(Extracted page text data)
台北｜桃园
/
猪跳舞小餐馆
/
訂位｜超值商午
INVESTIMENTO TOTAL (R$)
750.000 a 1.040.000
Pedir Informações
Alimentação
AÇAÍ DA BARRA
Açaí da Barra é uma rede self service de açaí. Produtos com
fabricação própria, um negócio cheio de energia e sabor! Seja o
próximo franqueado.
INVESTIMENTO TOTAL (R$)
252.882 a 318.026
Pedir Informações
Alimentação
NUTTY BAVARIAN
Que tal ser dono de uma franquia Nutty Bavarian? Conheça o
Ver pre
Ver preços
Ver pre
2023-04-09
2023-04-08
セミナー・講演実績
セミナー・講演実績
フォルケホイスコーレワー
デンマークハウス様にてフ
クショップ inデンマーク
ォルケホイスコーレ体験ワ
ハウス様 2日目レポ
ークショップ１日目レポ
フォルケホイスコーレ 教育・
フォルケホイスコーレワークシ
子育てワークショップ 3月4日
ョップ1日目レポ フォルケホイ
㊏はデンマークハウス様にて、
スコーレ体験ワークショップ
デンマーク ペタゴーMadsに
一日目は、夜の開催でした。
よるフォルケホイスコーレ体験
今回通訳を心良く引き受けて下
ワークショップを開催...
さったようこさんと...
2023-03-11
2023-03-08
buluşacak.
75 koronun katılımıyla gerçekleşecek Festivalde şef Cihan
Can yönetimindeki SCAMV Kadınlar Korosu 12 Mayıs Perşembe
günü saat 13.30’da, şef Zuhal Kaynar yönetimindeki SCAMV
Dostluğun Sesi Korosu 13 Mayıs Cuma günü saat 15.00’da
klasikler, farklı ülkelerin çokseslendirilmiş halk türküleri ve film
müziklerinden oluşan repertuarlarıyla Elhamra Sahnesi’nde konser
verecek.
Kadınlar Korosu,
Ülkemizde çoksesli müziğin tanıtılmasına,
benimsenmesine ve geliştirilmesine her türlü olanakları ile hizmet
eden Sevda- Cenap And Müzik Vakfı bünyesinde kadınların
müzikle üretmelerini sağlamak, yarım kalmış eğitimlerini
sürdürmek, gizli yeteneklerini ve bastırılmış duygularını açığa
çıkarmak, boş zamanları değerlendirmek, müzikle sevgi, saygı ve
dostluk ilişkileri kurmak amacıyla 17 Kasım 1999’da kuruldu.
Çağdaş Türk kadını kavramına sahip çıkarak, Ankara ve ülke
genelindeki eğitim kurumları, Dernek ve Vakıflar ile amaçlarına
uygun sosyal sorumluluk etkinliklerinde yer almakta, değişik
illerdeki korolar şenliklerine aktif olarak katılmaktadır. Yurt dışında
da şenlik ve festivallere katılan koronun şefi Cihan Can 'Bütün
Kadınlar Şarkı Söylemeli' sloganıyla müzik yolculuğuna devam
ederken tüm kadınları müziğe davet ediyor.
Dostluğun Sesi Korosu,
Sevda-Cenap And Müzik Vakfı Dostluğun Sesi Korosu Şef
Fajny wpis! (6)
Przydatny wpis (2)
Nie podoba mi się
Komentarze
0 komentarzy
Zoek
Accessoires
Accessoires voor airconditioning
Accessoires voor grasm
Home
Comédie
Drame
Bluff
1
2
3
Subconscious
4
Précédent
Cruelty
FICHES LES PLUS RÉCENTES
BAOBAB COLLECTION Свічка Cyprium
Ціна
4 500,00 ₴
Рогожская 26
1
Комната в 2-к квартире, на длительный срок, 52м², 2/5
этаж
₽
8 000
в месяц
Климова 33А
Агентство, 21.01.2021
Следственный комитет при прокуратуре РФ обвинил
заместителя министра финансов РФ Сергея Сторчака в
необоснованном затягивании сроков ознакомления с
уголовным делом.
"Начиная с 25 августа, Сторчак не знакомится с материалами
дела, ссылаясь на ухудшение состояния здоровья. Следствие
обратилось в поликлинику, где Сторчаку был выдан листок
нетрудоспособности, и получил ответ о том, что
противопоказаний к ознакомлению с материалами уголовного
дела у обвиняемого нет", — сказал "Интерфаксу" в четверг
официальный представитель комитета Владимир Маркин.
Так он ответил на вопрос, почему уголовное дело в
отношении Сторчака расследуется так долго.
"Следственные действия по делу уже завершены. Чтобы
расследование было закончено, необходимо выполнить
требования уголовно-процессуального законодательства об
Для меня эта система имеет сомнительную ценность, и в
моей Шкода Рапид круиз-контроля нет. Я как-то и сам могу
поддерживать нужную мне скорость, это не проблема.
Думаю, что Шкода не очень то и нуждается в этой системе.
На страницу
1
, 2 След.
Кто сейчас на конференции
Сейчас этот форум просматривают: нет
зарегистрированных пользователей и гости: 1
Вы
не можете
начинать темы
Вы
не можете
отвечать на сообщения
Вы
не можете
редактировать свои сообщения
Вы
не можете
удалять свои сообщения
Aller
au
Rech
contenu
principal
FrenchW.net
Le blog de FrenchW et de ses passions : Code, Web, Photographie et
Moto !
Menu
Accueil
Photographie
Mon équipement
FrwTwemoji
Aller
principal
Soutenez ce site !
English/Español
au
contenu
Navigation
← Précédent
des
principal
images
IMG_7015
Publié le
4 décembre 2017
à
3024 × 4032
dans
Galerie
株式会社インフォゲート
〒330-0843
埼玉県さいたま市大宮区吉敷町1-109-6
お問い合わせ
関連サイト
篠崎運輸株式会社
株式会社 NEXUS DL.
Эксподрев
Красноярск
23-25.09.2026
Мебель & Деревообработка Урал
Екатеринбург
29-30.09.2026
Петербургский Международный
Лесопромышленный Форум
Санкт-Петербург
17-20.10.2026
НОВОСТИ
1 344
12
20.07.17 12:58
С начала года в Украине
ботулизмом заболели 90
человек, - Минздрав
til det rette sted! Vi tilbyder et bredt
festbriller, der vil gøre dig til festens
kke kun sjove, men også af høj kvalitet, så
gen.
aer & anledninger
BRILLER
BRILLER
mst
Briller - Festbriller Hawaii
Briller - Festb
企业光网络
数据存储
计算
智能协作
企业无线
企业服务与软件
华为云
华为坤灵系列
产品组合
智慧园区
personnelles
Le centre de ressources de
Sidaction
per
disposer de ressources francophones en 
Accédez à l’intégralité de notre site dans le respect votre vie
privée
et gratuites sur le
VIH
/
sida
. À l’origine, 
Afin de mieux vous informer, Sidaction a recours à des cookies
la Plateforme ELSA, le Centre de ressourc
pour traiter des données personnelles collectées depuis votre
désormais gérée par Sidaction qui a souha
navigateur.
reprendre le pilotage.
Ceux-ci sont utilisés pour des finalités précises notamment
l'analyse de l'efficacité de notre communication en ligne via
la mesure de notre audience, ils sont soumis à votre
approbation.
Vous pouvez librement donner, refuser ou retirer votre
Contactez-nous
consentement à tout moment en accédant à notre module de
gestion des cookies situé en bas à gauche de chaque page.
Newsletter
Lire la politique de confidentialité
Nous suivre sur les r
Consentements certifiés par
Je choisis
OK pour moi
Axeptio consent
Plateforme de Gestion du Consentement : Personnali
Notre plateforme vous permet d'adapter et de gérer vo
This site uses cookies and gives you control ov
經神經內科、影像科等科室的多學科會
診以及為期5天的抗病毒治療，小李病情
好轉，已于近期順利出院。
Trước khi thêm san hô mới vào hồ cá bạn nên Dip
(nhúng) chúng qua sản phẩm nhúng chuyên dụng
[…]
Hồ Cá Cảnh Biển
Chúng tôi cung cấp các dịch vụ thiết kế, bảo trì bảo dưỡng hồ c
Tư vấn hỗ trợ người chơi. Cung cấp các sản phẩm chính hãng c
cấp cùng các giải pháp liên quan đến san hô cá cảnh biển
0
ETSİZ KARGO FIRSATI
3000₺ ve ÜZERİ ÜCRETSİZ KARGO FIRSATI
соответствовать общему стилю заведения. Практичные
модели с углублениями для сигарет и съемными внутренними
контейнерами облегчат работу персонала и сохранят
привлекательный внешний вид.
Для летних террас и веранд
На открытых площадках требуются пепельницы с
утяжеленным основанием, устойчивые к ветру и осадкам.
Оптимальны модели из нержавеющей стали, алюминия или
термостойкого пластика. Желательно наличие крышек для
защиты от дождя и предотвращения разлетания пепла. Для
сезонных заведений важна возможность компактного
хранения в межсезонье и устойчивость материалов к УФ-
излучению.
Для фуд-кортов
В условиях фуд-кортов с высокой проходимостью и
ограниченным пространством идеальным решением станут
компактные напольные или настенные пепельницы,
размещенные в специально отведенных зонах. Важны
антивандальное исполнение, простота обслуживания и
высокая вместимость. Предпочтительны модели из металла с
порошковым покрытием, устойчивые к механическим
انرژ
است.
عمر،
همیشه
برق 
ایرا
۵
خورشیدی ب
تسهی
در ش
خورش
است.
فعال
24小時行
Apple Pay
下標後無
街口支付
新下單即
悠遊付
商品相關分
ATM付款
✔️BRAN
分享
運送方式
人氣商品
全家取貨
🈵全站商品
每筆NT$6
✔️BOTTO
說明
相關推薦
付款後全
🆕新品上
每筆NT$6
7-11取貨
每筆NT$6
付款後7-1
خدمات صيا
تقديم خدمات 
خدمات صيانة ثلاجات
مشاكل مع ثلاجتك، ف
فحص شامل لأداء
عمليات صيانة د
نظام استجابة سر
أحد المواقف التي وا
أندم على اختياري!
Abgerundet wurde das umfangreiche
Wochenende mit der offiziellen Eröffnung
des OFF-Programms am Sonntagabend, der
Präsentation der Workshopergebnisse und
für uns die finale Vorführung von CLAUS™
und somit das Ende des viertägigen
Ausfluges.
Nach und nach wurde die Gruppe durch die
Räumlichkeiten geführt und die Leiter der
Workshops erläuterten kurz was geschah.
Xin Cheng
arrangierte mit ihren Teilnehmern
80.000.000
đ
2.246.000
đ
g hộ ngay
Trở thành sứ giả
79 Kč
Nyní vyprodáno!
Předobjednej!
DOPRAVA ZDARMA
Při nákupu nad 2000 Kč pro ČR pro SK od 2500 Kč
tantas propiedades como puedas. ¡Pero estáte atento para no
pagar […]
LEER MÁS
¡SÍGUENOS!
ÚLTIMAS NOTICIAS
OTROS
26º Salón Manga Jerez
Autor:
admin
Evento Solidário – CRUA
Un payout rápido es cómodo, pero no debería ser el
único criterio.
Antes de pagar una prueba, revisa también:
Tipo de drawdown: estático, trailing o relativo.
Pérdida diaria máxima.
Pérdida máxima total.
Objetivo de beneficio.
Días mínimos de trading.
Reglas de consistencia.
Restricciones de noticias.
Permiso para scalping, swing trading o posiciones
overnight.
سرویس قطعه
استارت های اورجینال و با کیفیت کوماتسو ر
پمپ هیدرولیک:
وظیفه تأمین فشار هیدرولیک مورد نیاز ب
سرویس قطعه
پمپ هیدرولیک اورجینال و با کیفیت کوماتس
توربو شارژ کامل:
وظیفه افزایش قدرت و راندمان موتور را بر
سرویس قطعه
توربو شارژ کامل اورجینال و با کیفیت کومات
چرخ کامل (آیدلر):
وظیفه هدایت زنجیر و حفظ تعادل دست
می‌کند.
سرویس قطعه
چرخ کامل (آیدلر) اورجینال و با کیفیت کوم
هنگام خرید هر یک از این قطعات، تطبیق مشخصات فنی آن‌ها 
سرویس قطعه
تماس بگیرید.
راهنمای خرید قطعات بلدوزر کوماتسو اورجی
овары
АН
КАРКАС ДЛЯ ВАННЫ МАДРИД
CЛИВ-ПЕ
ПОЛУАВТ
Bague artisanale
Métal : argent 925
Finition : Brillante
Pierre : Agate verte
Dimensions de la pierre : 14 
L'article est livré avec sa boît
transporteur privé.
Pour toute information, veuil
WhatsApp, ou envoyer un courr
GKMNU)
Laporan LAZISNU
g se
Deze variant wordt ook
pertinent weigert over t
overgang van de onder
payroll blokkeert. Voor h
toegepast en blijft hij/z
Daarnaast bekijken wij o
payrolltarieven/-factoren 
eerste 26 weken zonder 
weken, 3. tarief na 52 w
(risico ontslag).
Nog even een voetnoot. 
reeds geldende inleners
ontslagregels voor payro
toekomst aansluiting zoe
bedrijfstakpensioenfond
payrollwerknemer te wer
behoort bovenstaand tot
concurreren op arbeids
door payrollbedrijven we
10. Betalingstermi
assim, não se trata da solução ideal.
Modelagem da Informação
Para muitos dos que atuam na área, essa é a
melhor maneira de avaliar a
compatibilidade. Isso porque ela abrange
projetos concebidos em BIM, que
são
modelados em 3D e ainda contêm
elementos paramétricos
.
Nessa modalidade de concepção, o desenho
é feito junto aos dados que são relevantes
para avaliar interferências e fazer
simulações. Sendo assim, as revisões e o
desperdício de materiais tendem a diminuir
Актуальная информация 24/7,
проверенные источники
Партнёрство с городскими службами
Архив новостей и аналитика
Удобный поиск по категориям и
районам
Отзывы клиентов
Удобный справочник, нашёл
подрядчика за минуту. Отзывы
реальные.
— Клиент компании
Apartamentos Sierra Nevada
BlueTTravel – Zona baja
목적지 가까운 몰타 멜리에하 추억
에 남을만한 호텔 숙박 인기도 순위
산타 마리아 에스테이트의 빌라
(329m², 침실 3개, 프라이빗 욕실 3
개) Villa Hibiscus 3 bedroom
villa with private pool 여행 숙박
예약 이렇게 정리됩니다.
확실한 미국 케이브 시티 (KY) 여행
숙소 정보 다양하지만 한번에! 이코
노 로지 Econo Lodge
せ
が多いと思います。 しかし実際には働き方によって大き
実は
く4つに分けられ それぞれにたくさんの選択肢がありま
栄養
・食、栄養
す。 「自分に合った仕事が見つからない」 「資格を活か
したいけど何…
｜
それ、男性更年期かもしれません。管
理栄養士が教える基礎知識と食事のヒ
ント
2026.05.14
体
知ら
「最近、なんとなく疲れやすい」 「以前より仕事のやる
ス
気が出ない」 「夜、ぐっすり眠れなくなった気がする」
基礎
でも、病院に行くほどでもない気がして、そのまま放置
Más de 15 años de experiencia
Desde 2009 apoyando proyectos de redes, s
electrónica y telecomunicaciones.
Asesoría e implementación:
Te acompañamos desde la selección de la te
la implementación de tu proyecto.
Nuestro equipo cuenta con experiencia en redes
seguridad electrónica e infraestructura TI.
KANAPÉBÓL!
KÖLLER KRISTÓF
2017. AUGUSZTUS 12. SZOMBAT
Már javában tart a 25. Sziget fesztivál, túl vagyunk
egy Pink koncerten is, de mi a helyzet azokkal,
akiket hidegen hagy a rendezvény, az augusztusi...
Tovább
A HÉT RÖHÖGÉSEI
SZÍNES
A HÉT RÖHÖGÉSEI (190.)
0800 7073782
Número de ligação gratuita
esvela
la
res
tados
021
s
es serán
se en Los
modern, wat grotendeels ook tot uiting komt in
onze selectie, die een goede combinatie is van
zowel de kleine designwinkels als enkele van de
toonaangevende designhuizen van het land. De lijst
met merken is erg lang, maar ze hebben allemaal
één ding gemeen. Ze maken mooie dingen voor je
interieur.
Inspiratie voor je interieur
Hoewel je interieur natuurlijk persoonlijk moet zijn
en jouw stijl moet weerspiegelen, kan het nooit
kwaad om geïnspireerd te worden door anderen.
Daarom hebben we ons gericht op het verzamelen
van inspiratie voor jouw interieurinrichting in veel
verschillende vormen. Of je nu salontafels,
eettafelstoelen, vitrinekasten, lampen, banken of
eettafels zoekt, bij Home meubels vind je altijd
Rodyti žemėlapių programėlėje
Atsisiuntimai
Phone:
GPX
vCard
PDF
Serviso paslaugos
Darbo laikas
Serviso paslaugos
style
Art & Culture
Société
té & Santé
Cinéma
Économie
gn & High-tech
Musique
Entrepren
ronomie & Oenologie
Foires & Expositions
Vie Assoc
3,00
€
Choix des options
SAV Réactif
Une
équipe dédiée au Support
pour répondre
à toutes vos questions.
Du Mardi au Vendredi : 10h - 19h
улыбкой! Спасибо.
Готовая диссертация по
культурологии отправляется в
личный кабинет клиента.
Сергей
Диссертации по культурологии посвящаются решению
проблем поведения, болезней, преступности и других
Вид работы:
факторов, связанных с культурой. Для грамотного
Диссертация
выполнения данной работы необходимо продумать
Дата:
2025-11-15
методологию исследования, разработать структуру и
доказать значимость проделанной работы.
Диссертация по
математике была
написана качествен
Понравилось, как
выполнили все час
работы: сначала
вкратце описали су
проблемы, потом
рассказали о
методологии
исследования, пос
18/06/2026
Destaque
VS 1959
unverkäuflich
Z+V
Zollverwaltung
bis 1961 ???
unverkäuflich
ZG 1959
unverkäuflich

TASK INSTRUCTIONS: All that is wanted is the stretch of lines above from the one containing "Агентство, 21.01.2021" through the one containing "знакомится с материалами", duplicated exactly.

WORKED SOLUTION:
Агентство, 21.01.2021
Следственный комитет при прокуратуре РФ обвинил
заместителя министра финансов РФ Сергея Сторчака в
необоснованном затягивании сроков ознакомления с
уголовным делом.
"Начиная с 25 августа, Сторчак не знакомится с материалами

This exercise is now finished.